**Work to complete:**
#1 Answer these about the comment on the brother-in-law:
(a) What does the brother-in-law say he is working on when asked to tuck his children into bed?
(b) What choice does the writer use to show that being free to do something doesn't make it a good choice?
(c) How old is the brother-in-law?
#2 List every chore the comment about the brother-in-law says someone in the family is asked to do.
#3 Revise the comment about the brother-in-law from "If my sister" to "my 47-year-old BiL!", replacing "trash" with "garbage".

**Source passage:**
Wow, this is NOT my brother-in-law!! I think your advice is sound, but it hasn't worked yet on my BiL. He gets annoyed and bristles at anything my sister asks him to do -- even tucking his children into bed at night. "I can't, I'm working on my resume!" What kind of a father thinks editing his resume is more important than spending 5 minutes making sure his little children are settle into bed for the night? That's just one example of thousands, and no amount of marriage therapy seems to be motivating him to change his behavior or even make an effort. Every time I stay at their house, I get sick to my stomach listening to the conversations between them, and I just want to smack him upside the head!
How can a wife feel romantic and loved when she asks her husband to do something, and he always says "No" or gets exasperated and annoyed? It takes two to tango, and I don't think the responsibility lies solely in the wife's communication skills to create a loving, respectful marriage environment. I think husbands -- or wives if the situation is reversed -- need to understand that even though they have the agency to make their own choices and ignore the requests of their spouse, they are also contributing to the downfall of the marriage. Just because I can choose to walk through a park at 2:00 AM doesn't mean it's a good choice and will lead to my safety.
If my sister says, "Honey, I feel hurt when you get upset with me when I ask you to take out the trash because it's full and spilling over onto the floor," it makes my BiL even madder and he blames my sister for nagging him. I understand that he has his free agency to say "No" when my sister asks him to do something, but that does not inspire my sister with feelings of love and romance towards her husband when he's always battling her instead of saying, "Sure honey, happy to help you." He is just always annoyed that my sister is interrupting whatever he is doing at the moment. This is actually the same behavior that their 8-year-old son exhibits when my sister tells him to put down his iPad and help clean up the toys. OK, I can understand an obstinate attitude from an 8-year-old who is obsessed with his iPad, but not from my 47-year-old BiL!

**Dataset:**
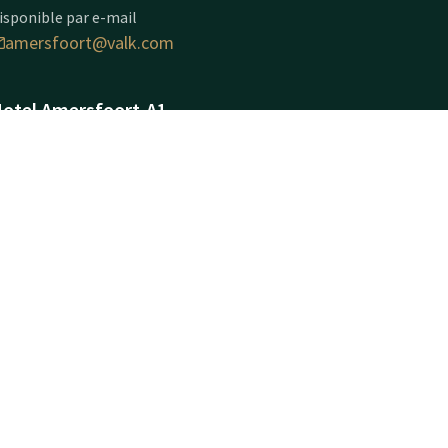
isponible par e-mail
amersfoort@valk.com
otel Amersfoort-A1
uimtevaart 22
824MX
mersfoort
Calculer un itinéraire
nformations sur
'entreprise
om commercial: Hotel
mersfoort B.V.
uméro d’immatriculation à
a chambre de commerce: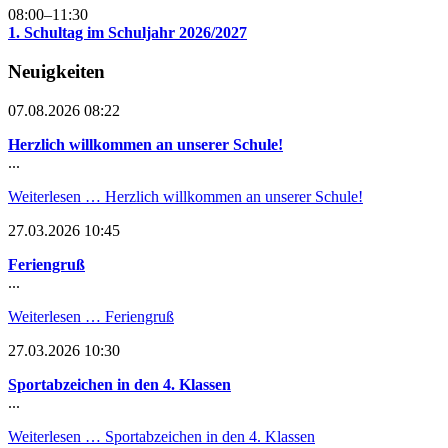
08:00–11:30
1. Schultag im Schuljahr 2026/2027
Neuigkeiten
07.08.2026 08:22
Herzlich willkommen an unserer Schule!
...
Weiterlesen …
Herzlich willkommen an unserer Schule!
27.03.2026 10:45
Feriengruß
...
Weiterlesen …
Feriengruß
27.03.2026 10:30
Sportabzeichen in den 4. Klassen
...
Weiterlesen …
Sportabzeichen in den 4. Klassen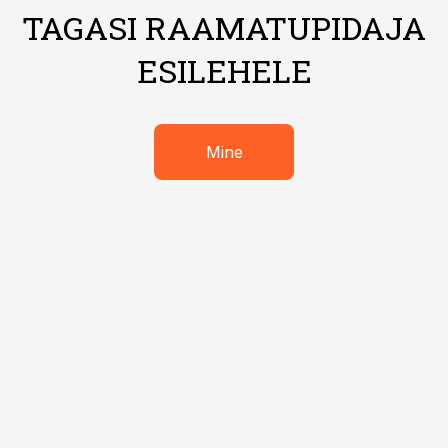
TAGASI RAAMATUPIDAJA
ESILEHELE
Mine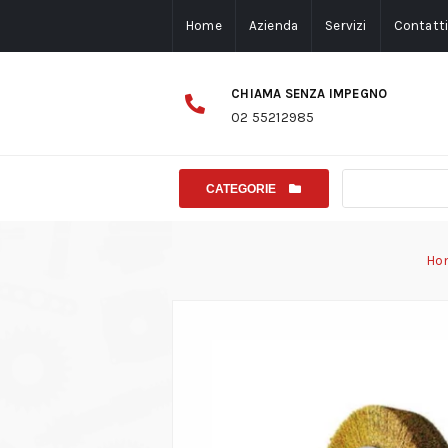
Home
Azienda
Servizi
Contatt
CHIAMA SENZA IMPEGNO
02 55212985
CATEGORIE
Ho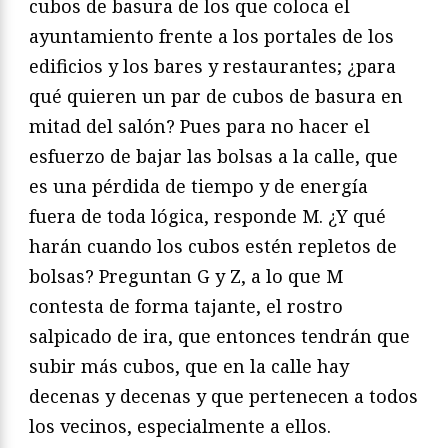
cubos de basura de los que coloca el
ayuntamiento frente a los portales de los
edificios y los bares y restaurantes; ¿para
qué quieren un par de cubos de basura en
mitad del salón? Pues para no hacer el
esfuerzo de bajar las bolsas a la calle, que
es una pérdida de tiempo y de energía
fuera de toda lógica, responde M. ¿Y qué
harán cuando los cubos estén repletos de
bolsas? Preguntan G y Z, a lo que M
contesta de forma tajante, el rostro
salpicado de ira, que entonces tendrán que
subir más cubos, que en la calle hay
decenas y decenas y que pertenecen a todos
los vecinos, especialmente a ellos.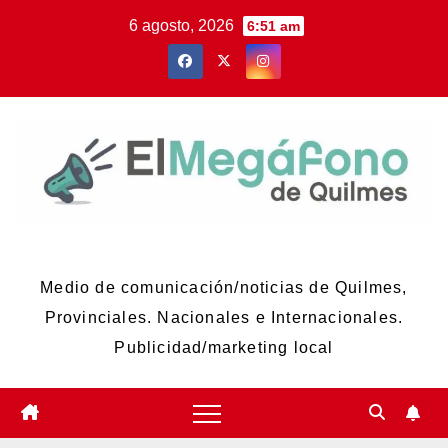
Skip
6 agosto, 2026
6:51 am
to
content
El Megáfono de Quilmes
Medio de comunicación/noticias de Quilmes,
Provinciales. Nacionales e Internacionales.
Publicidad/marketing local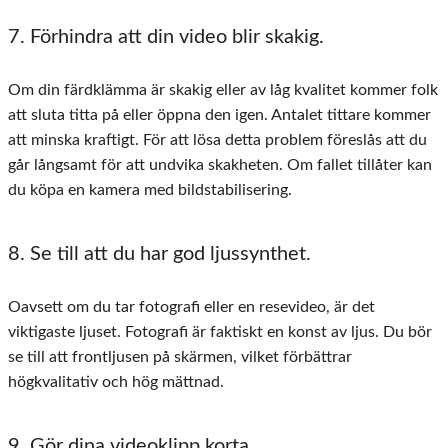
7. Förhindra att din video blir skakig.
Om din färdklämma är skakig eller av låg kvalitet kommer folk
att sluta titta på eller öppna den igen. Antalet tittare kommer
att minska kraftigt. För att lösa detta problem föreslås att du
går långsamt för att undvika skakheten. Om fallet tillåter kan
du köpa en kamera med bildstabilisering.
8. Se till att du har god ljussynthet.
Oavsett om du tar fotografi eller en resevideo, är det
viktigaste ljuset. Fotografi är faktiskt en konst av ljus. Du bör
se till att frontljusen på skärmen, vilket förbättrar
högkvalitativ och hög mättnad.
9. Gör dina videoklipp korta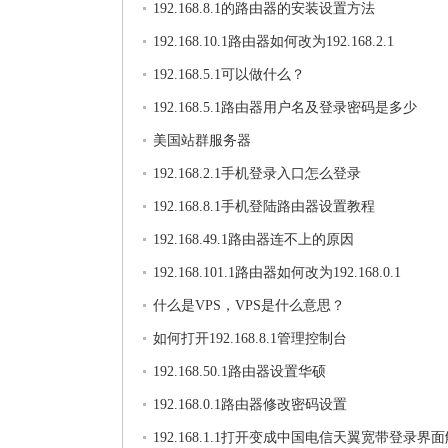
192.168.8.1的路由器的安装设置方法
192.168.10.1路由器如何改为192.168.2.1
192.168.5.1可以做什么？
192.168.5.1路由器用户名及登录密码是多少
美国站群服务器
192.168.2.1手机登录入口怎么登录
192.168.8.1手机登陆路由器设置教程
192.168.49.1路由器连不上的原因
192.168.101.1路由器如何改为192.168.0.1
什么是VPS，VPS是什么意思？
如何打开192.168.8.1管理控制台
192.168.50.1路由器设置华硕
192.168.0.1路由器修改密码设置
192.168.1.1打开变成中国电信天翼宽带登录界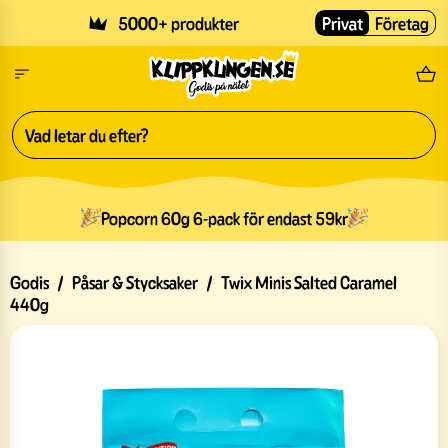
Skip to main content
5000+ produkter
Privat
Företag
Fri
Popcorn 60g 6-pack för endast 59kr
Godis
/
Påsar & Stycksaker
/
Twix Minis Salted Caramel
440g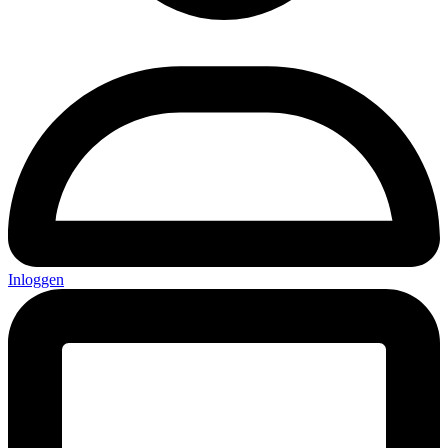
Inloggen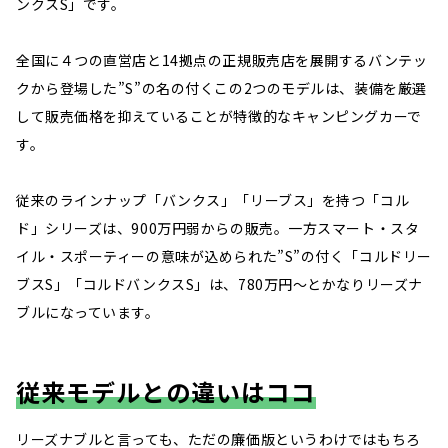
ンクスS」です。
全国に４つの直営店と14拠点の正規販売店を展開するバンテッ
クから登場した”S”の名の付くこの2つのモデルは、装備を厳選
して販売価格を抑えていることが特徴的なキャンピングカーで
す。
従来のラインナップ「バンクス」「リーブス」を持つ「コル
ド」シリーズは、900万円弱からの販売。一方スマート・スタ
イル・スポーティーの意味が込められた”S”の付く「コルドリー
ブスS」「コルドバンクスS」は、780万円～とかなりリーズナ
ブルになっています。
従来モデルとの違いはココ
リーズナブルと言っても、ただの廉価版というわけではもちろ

**Per-task answers:**
#1
(a) His resume.
(b) Walking through a park at 2:00 AM.
(c) 47.

#2
- Tucking his children into bed at night
- Taking out the trash
- Helping clean up the toys

#3
If my sister says, "Honey, I feel hurt when you get upset with me when I ask you to take out the garbage because it's full and spilling over onto the floor," it makes my BiL even madder and he blames my sister for nagging him. I understand that he has his free agency to say "No" when my sister asks him to do something, but that does not inspire my sister with feelings of love and romance towards her husband when he's always battling her instead of saying, "Sure honey, happy to help you." He is just always annoyed that my sister is interrupting whatever he is doing at the moment. This is actually the same behavior that their 8-year-old son exhibits when my sister tells him to put down his iPad and help clean up the toys. OK, I can understand an obstinate attitude from an 8-year-old who is obsessed with his iPad, but not from my 47-year-old BiL!